Page extract:
_ _ _
SUMMARY OF THE INVENTION

[0021] The present method and system circulates an airborne sanitizing agent using electrophoresis in a sanitizing device. The airborne sanitizing agent is propelled by the electrophoretic movement of air thereby making the airborne sanitizing agent generator more efficient. Typically, the airborne sanitizing agent is ozone. The method and system for circulating the airborne sanitizing agent includes an ozone generator for generating ozone and an electrophoretic generator circulating the ozone within the sanitizing chamber of the sanitizing device.

[0022] The electrophoretic generator increases the efficiency of the ozone generator by electophoretically moving air over the ozone generator, thus moving ozone away from the ozone generator and presenting fresh air. The fresh air is then ozonated in the same way, thus generating more ozone. The electrophoretic generator includes at least two electrodes. Voltage is supplied to the electrodes. The voltage supplied to one of the electrodes is half wave rectified by a half wave rectifying diode. Alternatively, the diode is not necessary if the secondary of the transformer supplies a voltage pulse higher in one polarity. That is, the transformer may supply a +20 kV and a −10 kv pulse. The difference in voltage between the two electrodes causes electrophoretic movement of air. The electrophoretic movement of air, directed by a tube-like element, typically increases the amount of ozone generated and the circulation of ozone generated by the ozone generator.

[0023] These and other features of the present method and system are discussed in the following detailed Description of the preferred embodiments of the present sanitizing device employing electrophoretic airflow generation.

BRIEF DESCRIPTION OF THE DRAWINGS

[0024] FIG. 1 is an exploded perspective view of a preferred sanitizing device 100 employing electrophoretic airflow generation;

[0025] FIG. 2 illustrates a circuit diagram 200 of the sanitizing device 100 illustrated in FIG. 1; and

[0026] FIG. 3 illustrates several high voltage pulses 300 of a preferred embodiment of the present sanitizing device employing electrophoretic airflow generation.

DETAILED DESCRIPTION OF PREFERRED EMBODIMENT(S)

[0027] FIG. 1 shows an exploded perspective view of a preferred embodiment of the present sanitizing device 100, which employs electrophoretic airflow generation. The sanitizing device 100 includes a lid 118, a sanitizing device base 120, and upper portions 122.
_ _ _
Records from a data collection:

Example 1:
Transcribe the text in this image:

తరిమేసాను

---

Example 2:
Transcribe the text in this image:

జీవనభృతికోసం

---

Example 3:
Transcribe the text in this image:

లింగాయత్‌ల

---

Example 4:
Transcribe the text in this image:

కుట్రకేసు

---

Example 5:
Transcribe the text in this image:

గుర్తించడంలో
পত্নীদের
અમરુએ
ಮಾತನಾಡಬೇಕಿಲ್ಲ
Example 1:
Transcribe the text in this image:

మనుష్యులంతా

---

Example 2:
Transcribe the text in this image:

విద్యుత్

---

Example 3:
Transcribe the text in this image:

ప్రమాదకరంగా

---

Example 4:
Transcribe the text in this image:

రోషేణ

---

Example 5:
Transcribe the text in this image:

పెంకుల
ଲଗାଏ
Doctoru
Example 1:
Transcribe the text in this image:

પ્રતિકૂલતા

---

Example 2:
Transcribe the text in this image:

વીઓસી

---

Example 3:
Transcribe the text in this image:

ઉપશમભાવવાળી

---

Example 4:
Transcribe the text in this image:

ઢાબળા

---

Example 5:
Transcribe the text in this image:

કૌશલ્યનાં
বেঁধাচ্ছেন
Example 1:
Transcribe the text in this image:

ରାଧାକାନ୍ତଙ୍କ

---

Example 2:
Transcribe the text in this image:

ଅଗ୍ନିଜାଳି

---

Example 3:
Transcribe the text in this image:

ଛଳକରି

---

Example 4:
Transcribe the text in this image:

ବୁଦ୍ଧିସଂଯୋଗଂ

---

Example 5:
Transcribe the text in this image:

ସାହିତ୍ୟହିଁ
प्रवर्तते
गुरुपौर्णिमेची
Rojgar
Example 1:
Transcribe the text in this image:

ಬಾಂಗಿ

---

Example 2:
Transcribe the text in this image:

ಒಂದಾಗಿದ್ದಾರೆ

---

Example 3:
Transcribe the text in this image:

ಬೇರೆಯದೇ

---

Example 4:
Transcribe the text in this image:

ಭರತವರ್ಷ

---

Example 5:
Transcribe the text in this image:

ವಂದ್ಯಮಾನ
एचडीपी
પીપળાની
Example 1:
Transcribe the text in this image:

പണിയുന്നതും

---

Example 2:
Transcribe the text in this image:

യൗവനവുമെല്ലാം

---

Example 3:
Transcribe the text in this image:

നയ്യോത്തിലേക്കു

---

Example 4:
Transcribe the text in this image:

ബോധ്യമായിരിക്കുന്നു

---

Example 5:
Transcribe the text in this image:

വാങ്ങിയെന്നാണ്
_ _ _
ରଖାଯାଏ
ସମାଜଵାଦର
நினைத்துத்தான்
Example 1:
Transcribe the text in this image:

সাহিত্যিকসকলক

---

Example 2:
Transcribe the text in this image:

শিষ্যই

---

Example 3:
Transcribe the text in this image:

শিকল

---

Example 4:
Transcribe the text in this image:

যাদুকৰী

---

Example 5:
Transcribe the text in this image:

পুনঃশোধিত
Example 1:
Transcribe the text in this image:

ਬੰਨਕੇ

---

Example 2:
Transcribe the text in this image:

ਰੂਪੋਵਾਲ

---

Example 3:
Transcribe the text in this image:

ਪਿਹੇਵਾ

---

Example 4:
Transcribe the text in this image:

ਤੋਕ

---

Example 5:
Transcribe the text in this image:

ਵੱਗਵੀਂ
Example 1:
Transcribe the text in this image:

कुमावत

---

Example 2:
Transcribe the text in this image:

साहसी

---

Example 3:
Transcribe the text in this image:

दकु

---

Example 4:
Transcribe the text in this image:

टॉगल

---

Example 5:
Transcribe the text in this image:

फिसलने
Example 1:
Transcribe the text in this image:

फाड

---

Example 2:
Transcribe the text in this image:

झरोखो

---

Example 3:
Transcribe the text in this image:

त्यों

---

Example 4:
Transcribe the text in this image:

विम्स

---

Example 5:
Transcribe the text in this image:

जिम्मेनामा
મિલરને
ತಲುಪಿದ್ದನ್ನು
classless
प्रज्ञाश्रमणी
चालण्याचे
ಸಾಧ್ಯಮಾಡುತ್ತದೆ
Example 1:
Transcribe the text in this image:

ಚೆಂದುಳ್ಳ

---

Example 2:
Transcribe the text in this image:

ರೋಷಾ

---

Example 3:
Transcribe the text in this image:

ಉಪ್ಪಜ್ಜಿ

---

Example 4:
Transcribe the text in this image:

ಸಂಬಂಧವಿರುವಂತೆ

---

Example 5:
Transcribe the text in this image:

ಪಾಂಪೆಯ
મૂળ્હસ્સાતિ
_ _ _
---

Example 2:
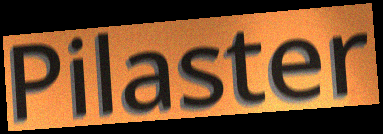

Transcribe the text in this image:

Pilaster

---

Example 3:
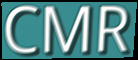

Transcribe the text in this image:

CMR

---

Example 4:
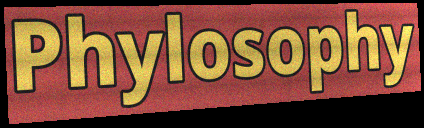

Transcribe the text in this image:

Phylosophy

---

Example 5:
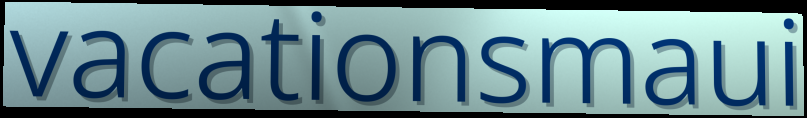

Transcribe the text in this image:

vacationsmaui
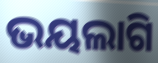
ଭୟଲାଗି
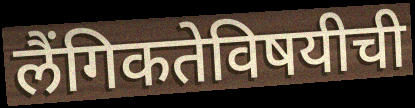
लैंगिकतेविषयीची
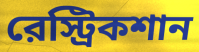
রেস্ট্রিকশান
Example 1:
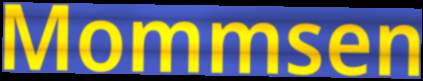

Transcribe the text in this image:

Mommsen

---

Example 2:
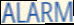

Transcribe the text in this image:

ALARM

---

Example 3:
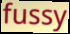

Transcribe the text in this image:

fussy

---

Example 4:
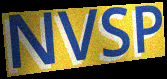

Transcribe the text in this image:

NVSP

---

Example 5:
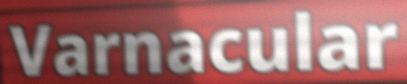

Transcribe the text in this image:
_ _ _
Complete the following:
**A.** Answer these questions using the sanitizing device excerpt.
(i) What is the airborne sanitizing agent typically?
(ii) At least how many electrodes does the electrophoretic generator include?
(iii) What does FIG. 2 illustrate?
**B.** Quote the sanitizing device excerpt from "[0026] FIG. 3" to "upper portions 122.".
**C.** Summarize the sanitizing device excerpt in two sentences.
The data have no role in any of this work.

Answer set:
**A.**
(i) Ozone.
(ii) At least two.
(iii) A circuit diagram 200 of the sanitizing device 100 illustrated in FIG. 1.

**B.**
[0026] FIG. 3 illustrates several high voltage pulses 300 of a preferred embodiment of the present sanitizing device employing electrophoretic airflow generation.

DETAILED DESCRIPTION OF PREFERRED EMBODIMENT(S)

[0027] FIG. 1 shows an exploded perspective view of a preferred embodiment of the present sanitizing device 100, which employs electrophoretic airflow generation. The sanitizing device 100 includes a lid 118, a sanitizing device base 120, and upper portions 122.

**C.** The method and system circulate an airborne sanitizing agent, typically ozone, using an ozone generator together with an electrophoretic generator that circulates the ozone within the device's sanitizing chamber. A voltage difference between at least two electrodes causes electrophoretic movement of air, which moves ozone away from the ozone generator and presents fresh air to be ozonated, typically increasing both the amount and the circulation of ozone.